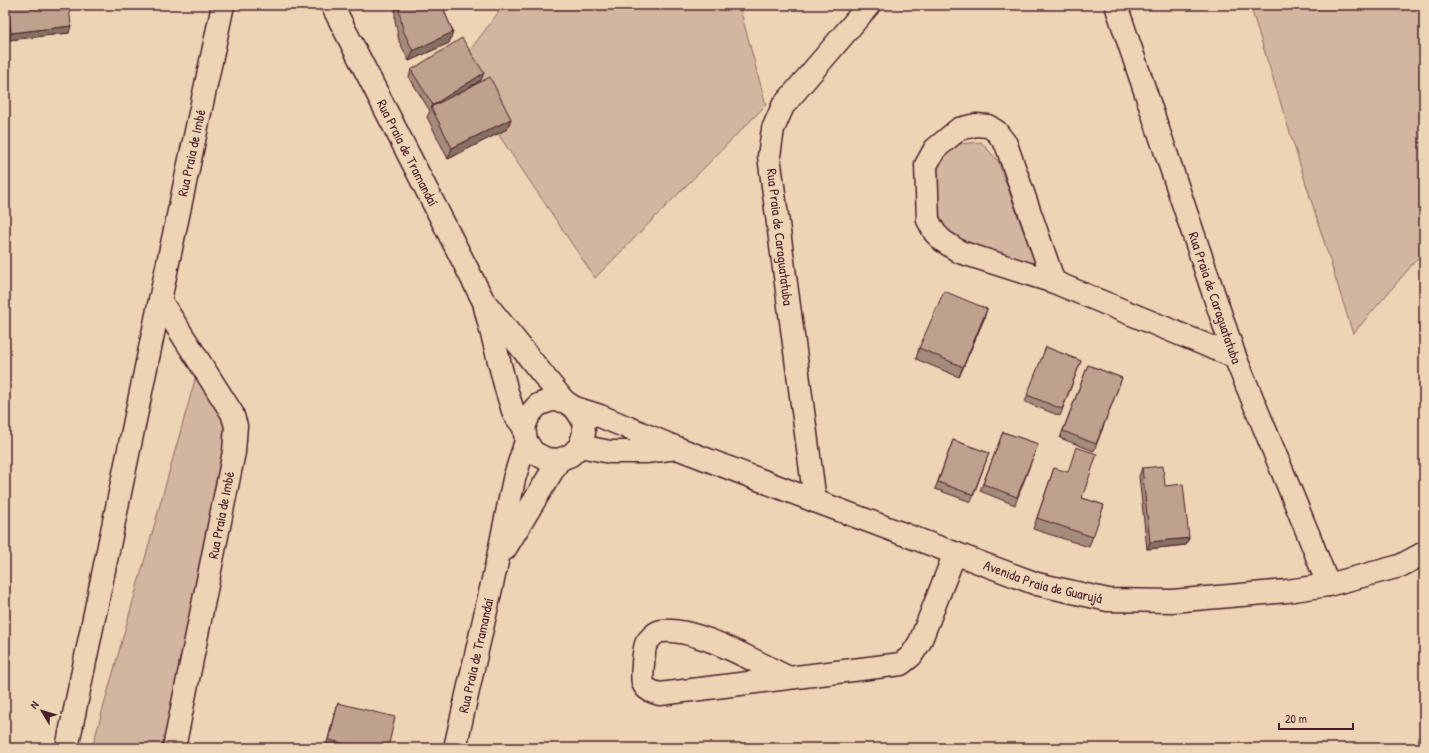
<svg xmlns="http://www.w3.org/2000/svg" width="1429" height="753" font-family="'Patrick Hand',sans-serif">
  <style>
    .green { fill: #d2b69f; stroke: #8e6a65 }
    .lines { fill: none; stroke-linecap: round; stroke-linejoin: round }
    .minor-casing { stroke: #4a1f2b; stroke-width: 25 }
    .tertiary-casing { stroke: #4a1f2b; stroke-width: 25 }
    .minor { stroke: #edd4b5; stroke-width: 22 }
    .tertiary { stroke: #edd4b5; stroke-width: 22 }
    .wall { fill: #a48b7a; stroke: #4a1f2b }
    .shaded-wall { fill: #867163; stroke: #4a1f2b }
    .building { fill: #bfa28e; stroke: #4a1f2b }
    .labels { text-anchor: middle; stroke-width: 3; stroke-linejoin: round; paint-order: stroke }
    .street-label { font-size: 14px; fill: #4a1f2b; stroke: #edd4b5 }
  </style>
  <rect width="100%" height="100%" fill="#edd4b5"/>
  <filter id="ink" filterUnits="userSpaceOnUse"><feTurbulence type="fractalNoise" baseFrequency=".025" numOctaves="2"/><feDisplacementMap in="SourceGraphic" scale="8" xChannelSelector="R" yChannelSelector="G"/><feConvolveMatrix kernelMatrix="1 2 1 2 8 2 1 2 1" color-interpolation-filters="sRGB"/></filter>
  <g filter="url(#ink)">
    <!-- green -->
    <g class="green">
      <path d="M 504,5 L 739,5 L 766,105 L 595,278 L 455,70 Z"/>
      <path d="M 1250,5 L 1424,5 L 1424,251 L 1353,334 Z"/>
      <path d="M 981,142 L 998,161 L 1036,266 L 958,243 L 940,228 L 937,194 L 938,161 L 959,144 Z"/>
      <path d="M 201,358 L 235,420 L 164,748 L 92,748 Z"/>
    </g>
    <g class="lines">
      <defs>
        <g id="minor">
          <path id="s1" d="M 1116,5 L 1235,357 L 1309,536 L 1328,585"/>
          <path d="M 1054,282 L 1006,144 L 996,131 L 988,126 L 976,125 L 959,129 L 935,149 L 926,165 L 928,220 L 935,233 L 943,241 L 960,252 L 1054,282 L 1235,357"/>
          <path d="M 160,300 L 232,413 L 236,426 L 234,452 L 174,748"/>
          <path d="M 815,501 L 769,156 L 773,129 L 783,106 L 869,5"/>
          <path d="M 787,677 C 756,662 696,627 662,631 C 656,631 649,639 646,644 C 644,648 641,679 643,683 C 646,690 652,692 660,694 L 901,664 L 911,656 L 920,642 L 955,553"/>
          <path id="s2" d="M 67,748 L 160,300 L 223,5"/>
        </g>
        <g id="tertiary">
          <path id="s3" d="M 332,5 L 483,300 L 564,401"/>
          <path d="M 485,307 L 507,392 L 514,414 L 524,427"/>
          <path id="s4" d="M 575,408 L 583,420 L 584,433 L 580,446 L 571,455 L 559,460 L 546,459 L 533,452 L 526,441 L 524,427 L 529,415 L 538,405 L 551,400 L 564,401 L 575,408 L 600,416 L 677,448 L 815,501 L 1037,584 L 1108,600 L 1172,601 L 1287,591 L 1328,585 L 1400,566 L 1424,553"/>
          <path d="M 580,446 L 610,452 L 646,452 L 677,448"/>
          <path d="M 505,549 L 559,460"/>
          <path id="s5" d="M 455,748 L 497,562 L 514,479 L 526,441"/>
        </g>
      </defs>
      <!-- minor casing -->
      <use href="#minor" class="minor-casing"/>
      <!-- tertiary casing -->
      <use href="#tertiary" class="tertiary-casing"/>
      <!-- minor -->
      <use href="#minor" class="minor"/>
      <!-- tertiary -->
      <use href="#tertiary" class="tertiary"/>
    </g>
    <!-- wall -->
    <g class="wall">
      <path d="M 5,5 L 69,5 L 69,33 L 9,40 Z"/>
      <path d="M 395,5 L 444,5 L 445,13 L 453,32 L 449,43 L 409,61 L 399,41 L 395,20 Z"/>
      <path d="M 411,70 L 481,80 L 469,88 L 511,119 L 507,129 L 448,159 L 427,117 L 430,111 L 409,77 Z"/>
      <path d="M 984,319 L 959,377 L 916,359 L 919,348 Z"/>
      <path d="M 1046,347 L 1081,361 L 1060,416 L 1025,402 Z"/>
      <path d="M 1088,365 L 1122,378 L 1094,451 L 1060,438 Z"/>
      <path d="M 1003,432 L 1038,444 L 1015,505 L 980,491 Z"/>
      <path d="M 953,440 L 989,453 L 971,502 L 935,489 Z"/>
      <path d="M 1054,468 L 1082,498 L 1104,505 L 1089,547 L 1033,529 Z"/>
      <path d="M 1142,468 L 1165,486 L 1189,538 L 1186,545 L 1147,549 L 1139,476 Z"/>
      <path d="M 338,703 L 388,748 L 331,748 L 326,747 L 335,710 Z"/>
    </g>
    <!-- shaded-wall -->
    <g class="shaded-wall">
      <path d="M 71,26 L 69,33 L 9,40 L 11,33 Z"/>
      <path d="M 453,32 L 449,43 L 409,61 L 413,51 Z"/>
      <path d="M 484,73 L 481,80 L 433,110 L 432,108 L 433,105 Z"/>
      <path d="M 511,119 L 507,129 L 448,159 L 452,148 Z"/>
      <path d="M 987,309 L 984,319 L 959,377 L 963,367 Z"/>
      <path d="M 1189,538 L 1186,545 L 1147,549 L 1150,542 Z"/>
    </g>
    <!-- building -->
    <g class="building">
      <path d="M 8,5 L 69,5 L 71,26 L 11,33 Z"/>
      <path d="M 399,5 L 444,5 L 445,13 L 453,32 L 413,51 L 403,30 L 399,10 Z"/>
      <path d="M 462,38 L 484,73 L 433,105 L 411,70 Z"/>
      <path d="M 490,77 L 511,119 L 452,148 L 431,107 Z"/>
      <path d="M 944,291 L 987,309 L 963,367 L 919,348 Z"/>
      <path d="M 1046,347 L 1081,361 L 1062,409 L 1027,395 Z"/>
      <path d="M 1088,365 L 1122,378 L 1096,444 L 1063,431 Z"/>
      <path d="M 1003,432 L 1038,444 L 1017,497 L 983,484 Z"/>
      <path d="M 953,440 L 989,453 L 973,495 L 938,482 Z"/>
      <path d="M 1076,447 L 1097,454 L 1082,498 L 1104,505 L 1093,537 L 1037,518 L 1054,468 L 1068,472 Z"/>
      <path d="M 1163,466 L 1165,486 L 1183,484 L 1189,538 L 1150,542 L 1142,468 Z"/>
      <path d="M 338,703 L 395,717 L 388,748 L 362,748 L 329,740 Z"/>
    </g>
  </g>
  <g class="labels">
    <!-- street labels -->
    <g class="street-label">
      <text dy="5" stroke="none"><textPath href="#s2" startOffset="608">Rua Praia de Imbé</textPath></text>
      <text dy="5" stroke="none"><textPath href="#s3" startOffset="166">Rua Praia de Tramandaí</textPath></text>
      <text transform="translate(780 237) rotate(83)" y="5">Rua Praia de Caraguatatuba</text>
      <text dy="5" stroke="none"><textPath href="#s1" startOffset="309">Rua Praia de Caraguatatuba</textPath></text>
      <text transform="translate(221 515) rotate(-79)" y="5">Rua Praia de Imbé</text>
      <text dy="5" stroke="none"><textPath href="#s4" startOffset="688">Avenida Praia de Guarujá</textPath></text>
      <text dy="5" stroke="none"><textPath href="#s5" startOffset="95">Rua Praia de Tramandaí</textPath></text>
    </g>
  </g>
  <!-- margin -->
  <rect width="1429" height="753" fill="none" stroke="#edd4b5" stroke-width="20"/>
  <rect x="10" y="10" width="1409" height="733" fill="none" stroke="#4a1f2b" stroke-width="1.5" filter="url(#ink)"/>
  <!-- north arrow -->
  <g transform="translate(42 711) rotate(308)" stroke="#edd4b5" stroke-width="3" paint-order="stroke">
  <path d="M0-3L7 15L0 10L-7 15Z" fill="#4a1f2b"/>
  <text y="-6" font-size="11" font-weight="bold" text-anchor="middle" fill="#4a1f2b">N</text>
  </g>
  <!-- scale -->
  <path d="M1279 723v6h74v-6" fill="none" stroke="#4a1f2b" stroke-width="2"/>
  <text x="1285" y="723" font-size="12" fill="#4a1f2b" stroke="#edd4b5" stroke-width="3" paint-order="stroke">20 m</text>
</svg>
==========
Copy nothing except the lines from the one with "Praia de Imbé</textPath></text>" through the end of the records; keep each exactly as it appears, first and last included.

      <text dy="5" stroke="none"><textPath href="#s2" startOffset="608">Rua Praia de Imbé</textPath></text>
      <text dy="5" stroke="none"><textPath href="#s3" startOffset="166">Rua Praia de Tramandaí</textPath></text>
      <text transform="translate(780 237) rotate(83)" y="5">Rua Praia de Caraguatatuba</text>
      <text dy="5" stroke="none"><textPath href="#s1" startOffset="309">Rua Praia de Caraguatatuba</textPath></text>
      <text transform="translate(221 515) rotate(-79)" y="5">Rua Praia de Imbé</text>
      <text dy="5" stroke="none"><textPath href="#s4" startOffset="688">Avenida Praia de Guarujá</textPath></text>
      <text dy="5" stroke="none"><textPath href="#s5" startOffset="95">Rua Praia de Tramandaí</textPath></text>
    </g>
  </g>
  <!-- margin -->
  <rect width="1429" height="753" fill="none" stroke="#edd4b5" stroke-width="20"/>
  <rect x="10" y="10" width="1409" height="733" fill="none" stroke="#4a1f2b" stroke-width="1.5" filter="url(#ink)"/>
  <!-- north arrow -->
  <g transform="translate(42 711) rotate(308)" stroke="#edd4b5" stroke-width="3" paint-order="stroke">
  <path d="M0-3L7 15L0 10L-7 15Z" fill="#4a1f2b"/>
  <text y="-6" font-size="11" font-weight="bold" text-anchor="middle" fill="#4a1f2b">N</text>
  </g>
  <!-- scale -->
  <path d="M1279 723v6h74v-6" fill="none" stroke="#4a1f2b" stroke-width="2"/>
  <text x="1285" y="723" font-size="12" fill="#4a1f2b" stroke="#edd4b5" stroke-width="3" paint-order="stroke">20 m</text>
</svg>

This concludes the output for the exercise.